* [Exercise]: Count the lines in the material below that contain the string "glasses", treating uppercase and lowercase as different, and reply with the number alone.

╭─ Information shown

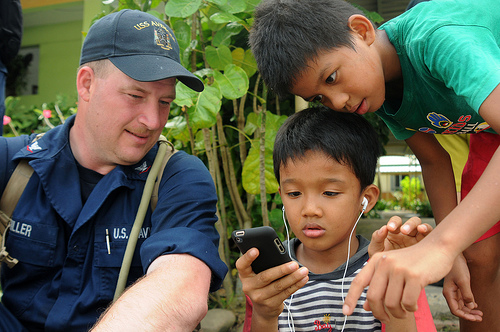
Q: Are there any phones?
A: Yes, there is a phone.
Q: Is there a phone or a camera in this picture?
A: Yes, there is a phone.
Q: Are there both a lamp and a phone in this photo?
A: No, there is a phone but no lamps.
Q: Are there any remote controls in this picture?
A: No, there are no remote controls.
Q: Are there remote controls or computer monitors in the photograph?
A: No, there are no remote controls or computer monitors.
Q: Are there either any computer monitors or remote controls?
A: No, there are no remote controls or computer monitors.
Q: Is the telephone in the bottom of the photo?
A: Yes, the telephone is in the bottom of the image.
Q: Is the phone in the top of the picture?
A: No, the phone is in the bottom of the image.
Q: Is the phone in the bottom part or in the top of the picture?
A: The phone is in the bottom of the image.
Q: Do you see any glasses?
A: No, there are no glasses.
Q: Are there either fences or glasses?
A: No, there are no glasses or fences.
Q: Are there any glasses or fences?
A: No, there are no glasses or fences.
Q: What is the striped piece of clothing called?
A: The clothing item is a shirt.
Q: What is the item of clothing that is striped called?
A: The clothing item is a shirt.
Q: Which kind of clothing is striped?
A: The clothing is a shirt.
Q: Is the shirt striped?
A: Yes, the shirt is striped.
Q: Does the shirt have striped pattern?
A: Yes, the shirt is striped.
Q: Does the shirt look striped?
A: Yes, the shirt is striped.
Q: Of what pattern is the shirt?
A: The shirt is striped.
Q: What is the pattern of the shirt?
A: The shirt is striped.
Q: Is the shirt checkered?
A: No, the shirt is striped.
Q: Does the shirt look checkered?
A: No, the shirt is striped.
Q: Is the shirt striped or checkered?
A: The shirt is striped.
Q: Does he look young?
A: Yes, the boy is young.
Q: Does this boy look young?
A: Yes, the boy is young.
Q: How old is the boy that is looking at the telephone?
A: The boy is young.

╰─
╭─ Information shown

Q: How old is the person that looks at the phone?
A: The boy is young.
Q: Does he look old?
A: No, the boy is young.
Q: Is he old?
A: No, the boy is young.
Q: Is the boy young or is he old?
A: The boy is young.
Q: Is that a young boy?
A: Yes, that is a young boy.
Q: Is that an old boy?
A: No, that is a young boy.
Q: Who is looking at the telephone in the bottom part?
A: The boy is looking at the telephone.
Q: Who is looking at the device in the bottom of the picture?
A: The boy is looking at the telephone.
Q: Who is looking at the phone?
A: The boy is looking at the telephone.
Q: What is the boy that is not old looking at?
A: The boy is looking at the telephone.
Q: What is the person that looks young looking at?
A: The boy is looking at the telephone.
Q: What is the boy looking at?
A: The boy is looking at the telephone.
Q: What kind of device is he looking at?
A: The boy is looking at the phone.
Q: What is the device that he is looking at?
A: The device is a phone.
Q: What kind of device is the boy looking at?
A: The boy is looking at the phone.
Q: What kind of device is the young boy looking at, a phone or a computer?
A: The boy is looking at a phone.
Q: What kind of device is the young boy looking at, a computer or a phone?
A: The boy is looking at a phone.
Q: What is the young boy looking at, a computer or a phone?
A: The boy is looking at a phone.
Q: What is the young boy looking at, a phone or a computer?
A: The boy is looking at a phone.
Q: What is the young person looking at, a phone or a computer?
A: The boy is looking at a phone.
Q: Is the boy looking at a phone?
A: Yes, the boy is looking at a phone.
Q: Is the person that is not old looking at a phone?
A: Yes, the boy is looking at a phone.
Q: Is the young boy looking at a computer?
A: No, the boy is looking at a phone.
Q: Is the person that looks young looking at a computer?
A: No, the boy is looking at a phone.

╰─

* [Exercise output]: 6